Work through the state machine above and you will see that "some text in quotes" turns into a single token (that ignores the double quotes), but p"lus is also a single token (that includes the quote), something is a single token, and strange" is a token. Whether you want this, or how you want to handle it, is up to you. For more complex but thorough lexical tokenization, you may want to use a code-building tool like flex.
Also, when the for loop exits, if state is not DULL, you need to handle the final word (I left this out of the code above) and decide what to do if state is IN_STRING (meaning there was no close-double-quote).

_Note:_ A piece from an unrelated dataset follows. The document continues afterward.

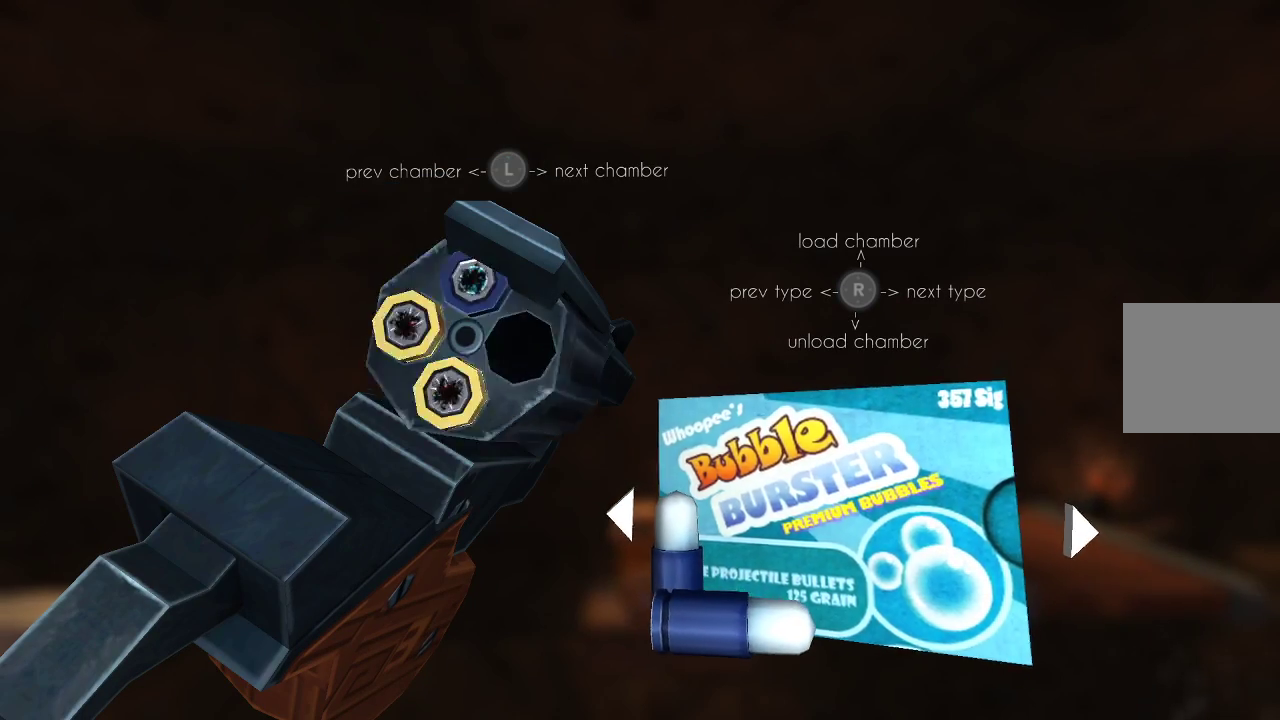
{"buttons": [], "left_stick": "center", "right_stick": "down", "events": [[100, "left_stick", "center"], [100, "right_stick", "down"], [233, "right_stick", "center"], [267, "left_stick", "right"], [367, "left_stick", "center"], [400, "right_stick", "down"]]}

Torek's parts of parsing code are excellent but require little more work to use.
For my own purpose, I finished c function.

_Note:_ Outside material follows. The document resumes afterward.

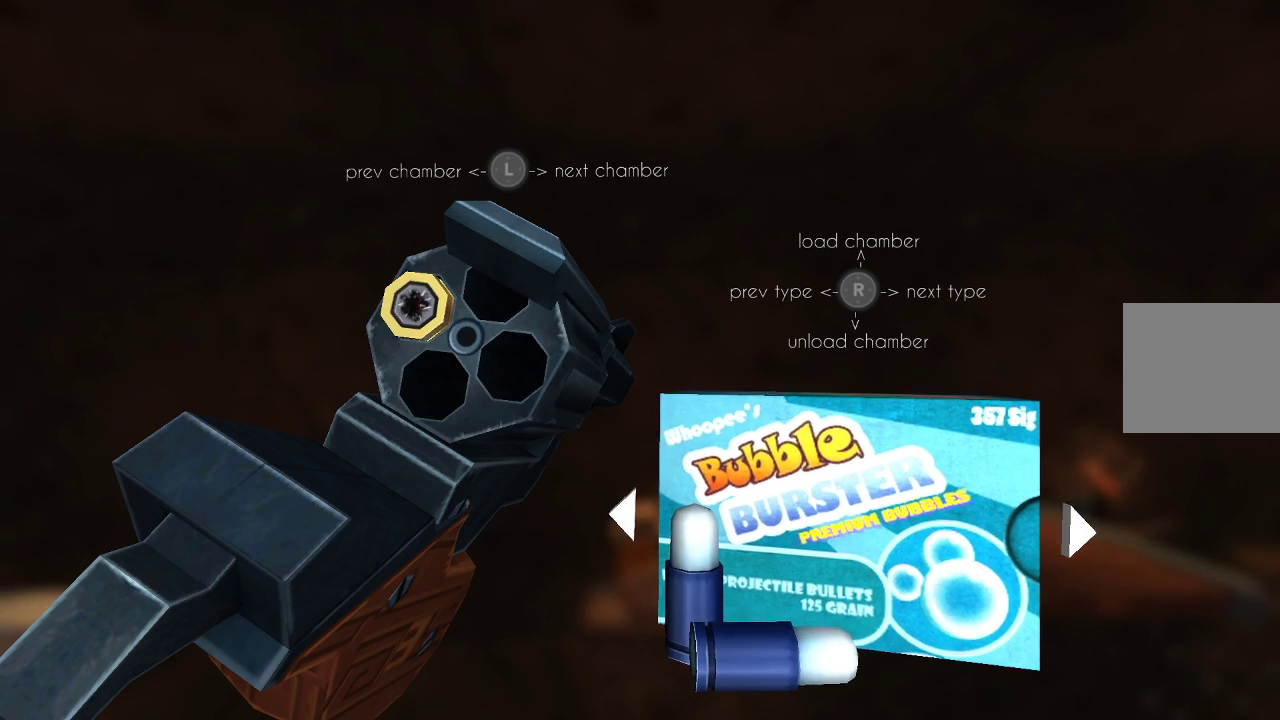
{"buttons": [], "left_stick": "center", "right_stick": "center", "events": [[33, "right_stick", "center"], [100, "left_stick", "right"], [233, "left_stick", "center"], [267, "right_stick", "down-left"], [400, "right_stick", "center"]]}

Here I share my work that is based on Torek's code.
#include <stdio.h>
#include <string.h>
#include <ctype.h>
size_t split(char *buffer, char *argv[], size_t argv_size)
{
char *p, *start_of_word;
int c;
enum states { DULL, IN_WORD, IN_STRING } state = DULL;
size_t argc = 0;
for (p = buffer; argc < argv_size && *p != '\0'; p++) {
c = (unsigned char) *p;
switch (state) {
case DULL:
if (isspace(c)) {
continue;
}
if (c == '"') {
state = IN_STRING;
start_of_word = p + 1;
continue;
}
state = IN_WORD;
start_of_word = p;
continue;
case IN_STRING:
if (c == '"') {
*p = 0;
argv[argc++] = start_of_word;
state = DULL;
}
continue;
case IN_WORD:
if (isspace(c)) {
*p = 0;
argv[argc++] = start_of_word;
state = DULL;
}
continue;
}
}
if (state != DULL && argc < argv_size)
argv[argc++] = start_of_word;
return argc;
}
void test_split(const char *s)
{
char buf[1024];
size_t i, argc;
char *argv[20];
strcpy(buf, s);
argc = split(buf, argv, 20);
printf("input: '%s'\n", s);
for (i = 0; i < argc; i++)
printf("[%u] '%s'\n", i, argv[i]);
}
int main(int ac, char *av[])
{
test_split("\"some text in quotes\" plus four simple words p\"lus something strange\"");
return 0;
}
See program output:
input: '"some text in quotes" plus four simple words p"lus something strange"'
[0] 'some text in quotes'
[1] 'plus'
[2] 'four'
[3] 'simple'
[4] 'words'
[5] 'p"lus'
[6] 'something'
[7] 'strange"'

I wrote a qtok function some time ago that reads quoted words from a string. It's not a state machine and it doesn't make you an array but it's trivial to put the resulting tokens into one. It also handles escaped quotes and trailing and leading spaces:
#include <stdio.h>
#include <ctype.h>
#include <assert.h>
// Strips backslashes from quotes
char *unescapeToken(char *token)
{
char *in = token;
char *out = token;
while (*in)
{
assert(in >= out);
if ((in[0] == '\\') && (in[1] == '"'))
{
*out = in[1];
out++;
in += 2;
}
else
{
*out = *in;
out++;
in++;
}
}
*out = 0;
return token;
}
// Returns the end of the token, without chaning it.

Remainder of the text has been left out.